On était au printemps, Claude allait se remettre à son grand tableau, lorsqu'une décision, prise en un jour de prudence, changea la vie du ménage. Parfois, Christine s'inquiétait de tout cet argent dépensé si vite, des sommes dont ils écornaient sans cesse le capital. On ne comptait plus, depuis que la source paraissait inépuisable: Puis, après quatre années, il s'étaient épouvantés un matin, lorsque, ayant demandé des comptes, ils avaient appris que, sur les vingt mille francs, il en restait à peine trois mille. Tout de suite, ils se jetèrent à une réaction d'économie excessive, rognant sur le pain, projetant de couper court même aux besoins nécessaires; et ce fut ainsi que, dans ce premier élan de sacrifice, ils quittèrent le logement de la rue de Douai. À quoi bon deux loyers?
Il y avait assez de place dans l'ancien séchoir de la rue Tourlaque, encore éclaboussé des eaux de teinture, pour qu'on y pût caser l'existence de trois personnes.
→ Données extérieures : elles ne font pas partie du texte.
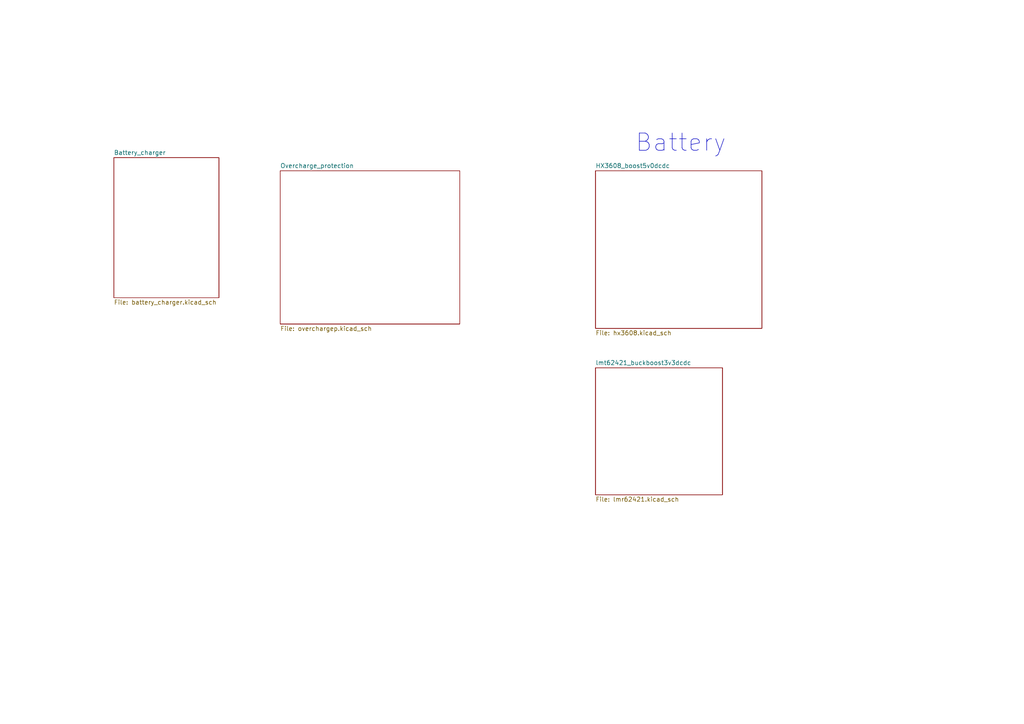
<source format=kicad_sch>
(kicad_sch (version 20211123) (generator eeschema)

  (uuid 5e7c3a32-8dda-4e6a-9838-c94d1f165575)

  (paper "A4")

  


  (text "Battery" (at 184.15 44.45 0)
    (effects (font (size 5 5)) (justify left bottom))
    (uuid 46bdc1be-4b9f-4356-857b-7827550efc4e)
  )

  (sheet (at 172.72 49.53) (size 48.26 45.72) (fields_autoplaced)
    (stroke (width 0.1524) (type solid) (color 0 0 0 0))
    (fill (color 0 0 0 0.0000))
    (uuid 01bd1000-3379-44a1-a645-fcd811ef871c)
    (property "Sheet name" "HX3608_boost5v0dcdc" (id 0) (at 172.72 48.8184 0)
      (effects (font (size 1.27 1.27)) (justify left bottom))
    )
    (property "Sheet file" "hx3608.kicad_sch" (id 1) (at 172.72 95.8346 0)
      (effects (font (size 1.27 1.27)) (justify left top))
    )
  )

  (sheet (at 33.02 45.72) (size 30.48 40.64) (fields_autoplaced)
    (stroke (width 0.1524) (type solid) (color 0 0 0 0))
    (fill (color 0 0 0 0.0000))
    (uuid 8c8af652-1471-4dbb-8cab-2d21c5081ce1)
    (property "Sheet name" "Battery_charger" (id 0) (at 33.02 45.0084 0)
      (effects (font (size 1.27 1.27)) (justify left bottom))
    )
    (property "Sheet file" "battery_charger.kicad_sch" (id 1) (at 33.02 86.9446 0)
      (effects (font (size 1.27 1.27)) (justify left top))
    )
  )

  (sheet (at 172.72 106.68) (size 36.83 36.83) (fields_autoplaced)
    (stroke (width 0.1524) (type solid) (color 0 0 0 0))
    (fill (color 0 0 0 0.0000))
    (uuid b9f9546a-a28e-4204-bebb-f67ae14474cd)
    (property "Sheet name" "lmt62421_buckboost3v3dcdc" (id 0) (at 172.72 105.9684 0)
      (effects (font (size 1.27 1.27)) (justify left bottom))
    )
    (property "Sheet file" "lmr62421.kicad_sch" (id 1) (at 172.72 144.0946 0)
      (effects (font (size 1.27 1.27)) (justify left top))
    )
  )

  (sheet (at 81.28 49.53) (size 52.07 44.45) (fields_autoplaced)
    (stroke (width 0.1524) (type solid) (color 0 0 0 0))
    (fill (color 0 0 0 0.0000))
    (uuid db85a818-4942-422e-a686-5d055d3749c1)
    (property "Sheet name" "Overcharge_protection" (id 0) (at 81.28 48.8184 0)
      (effects (font (size 1.27 1.27)) (justify left bottom))
    )
    (property "Sheet file" "overchargep.kicad_sch" (id 1) (at 81.28 94.5646 0)
      (effects (font (size 1.27 1.27)) (justify left top))
    )
  )
)

</source>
Mais l'installation n'en fut pas moins laborieuse, car cette halle de quinze mètres sur dix ne leur donnait qu'une pièce, un hangar de bohémiens faisant tout en commun. Il fallut que le peintre lui même, devant la mauvaise grâce du propriétaire, la coupât, dans un bout, d'une cloison de planches, derrière laquelle il ménagea une cuisine et une chambre à coucher. Cela les enchanta, malgré les crevasses de la toiture, où soufflait le vent: les jours de gros orages, ils étaient obligés de mettre des terrines sous les fentes trop larges. C'était d'un vide lugubre, leurs quatre meubles dansaient le long des murailles nues. Et ils se montraient fiers d'être logés si à l'aise, ils disaient aux amis que le petit Jacques aurait au moins de l'espace, pour courir un peu. Ce pauvre Jacques, malgré ses neuf ans sonnés, ne poussait guère vite; sa tête seule continuait de grossir, on ne pouvait l'envoyer plus de huit jours de suite à l'école, d'où il revenait hébété, malade d'avoir voulu apprendre; si bien que, le plus souvent, ils le laissaient vivre à quatre pattes autour d'eux, se traînant dans les coins.
Alors, Christine, qui, depuis longtemps, n'était plus mêlée au travail quotidien de Claude, vécut de nouveau avec lui chaque heure des longues séances. Elle l'aida à gratter et à poncer l'ancienne toile, elle lui donna des conseils pour la rattacher au mur plus solidement. Mais ils constatèrent un désastre: l'échelle roulante s'était détraquée sous l'humidité du toit; et, de crainte d'une chute, il dut la consolider par une traverse de chêne, pendant que, un à un, elle lui passait les clous. Tout, une seconde fois, était prêt. Elle le regarda mettre au carreau la nouvelle esquisse, debout derrière lui, jusqu'à défaillir de fatigue, se laissant ensuite glisser par terre, restant là, accroupie, à regarder encore.
Ah! comme elle aurait voulu le reprendre à cette peinture qui le lui avait pris! C'était pour cela qu'elle se faisait sa servante, heureuse de se rabaisser à des travaux de manœuvre. Depuis qu'elle rentrait dans son travail, côte à côte ainsi tous les trois, lui, elle et cette toile, un espoir la ranimait. S'il lui avait échappé, lorsqu'elle pleurait toute seule rue de Douai, et qu'il s'attardait rue Tourlaque, acoquiné et épuisé comme chez une maîtresse, peut-être allait-elle le reconquérir, maintenant qu'elle était là, elle aussi, avec sa passion. Ah! cette peinture, de quelle haine jalouse elle l'exécrait! Ce n'était plus son ancienne révolte de petite bourgeoise peignant l'aquarelle, contre cet art libre, superbe et brutal. Non, elle l'avait compris peu à peu, rapprochée d'abord par sa tendresse pour le peintre, gagnée ensuite par le régal de la lumière, le charme original des notes blondes.